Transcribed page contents
+ + + + +

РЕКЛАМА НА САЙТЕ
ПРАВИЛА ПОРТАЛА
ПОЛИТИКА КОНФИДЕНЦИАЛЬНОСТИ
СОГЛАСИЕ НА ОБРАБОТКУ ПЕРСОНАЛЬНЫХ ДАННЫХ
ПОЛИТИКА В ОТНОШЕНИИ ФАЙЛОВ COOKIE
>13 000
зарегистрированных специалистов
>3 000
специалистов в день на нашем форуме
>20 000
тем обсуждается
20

+ + + + +

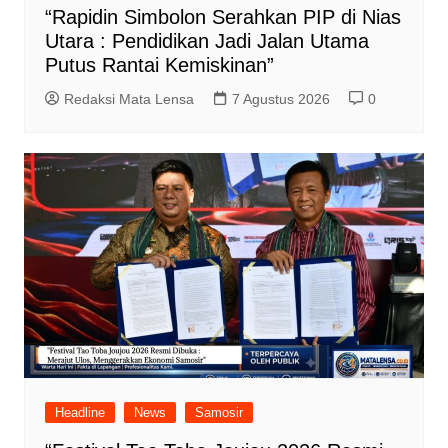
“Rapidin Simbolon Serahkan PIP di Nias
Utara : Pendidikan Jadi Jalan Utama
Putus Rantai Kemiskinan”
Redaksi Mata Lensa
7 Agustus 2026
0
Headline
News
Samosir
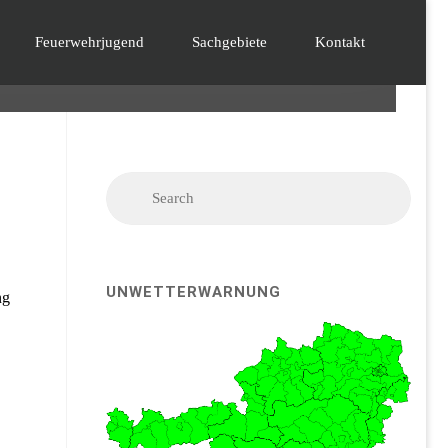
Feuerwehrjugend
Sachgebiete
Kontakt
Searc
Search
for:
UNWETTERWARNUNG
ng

+ + + + +

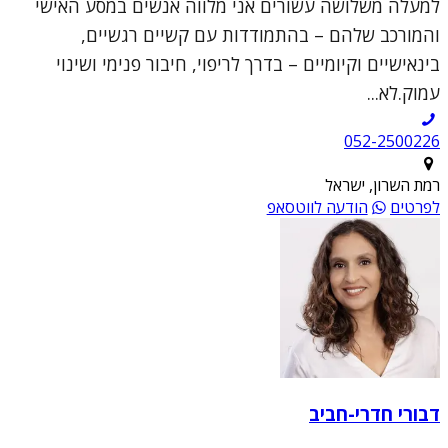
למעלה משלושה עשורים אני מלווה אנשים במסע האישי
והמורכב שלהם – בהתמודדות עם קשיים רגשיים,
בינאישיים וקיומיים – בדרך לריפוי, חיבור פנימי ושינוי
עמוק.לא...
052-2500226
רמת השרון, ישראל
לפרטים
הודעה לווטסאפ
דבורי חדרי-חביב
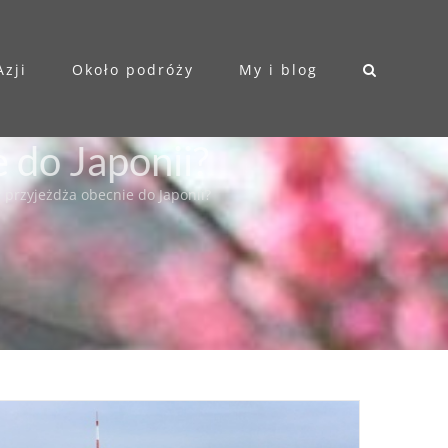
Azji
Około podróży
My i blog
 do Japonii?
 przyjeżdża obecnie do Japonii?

+ + + + +

*Task instructions*: Retype the lines above exactly as they appear, from the line containing "הודעה לווטסאפ" through the line containing "przyjeżdża obecnie do Japonii?", and leave out any pictures.

*Task solution*:
הודעה לווטסאפ
דבורי חדרי-חביב
Azji
Około podróży
My i blog
 do Japonii?
 przyjeżdża obecnie do Japonii?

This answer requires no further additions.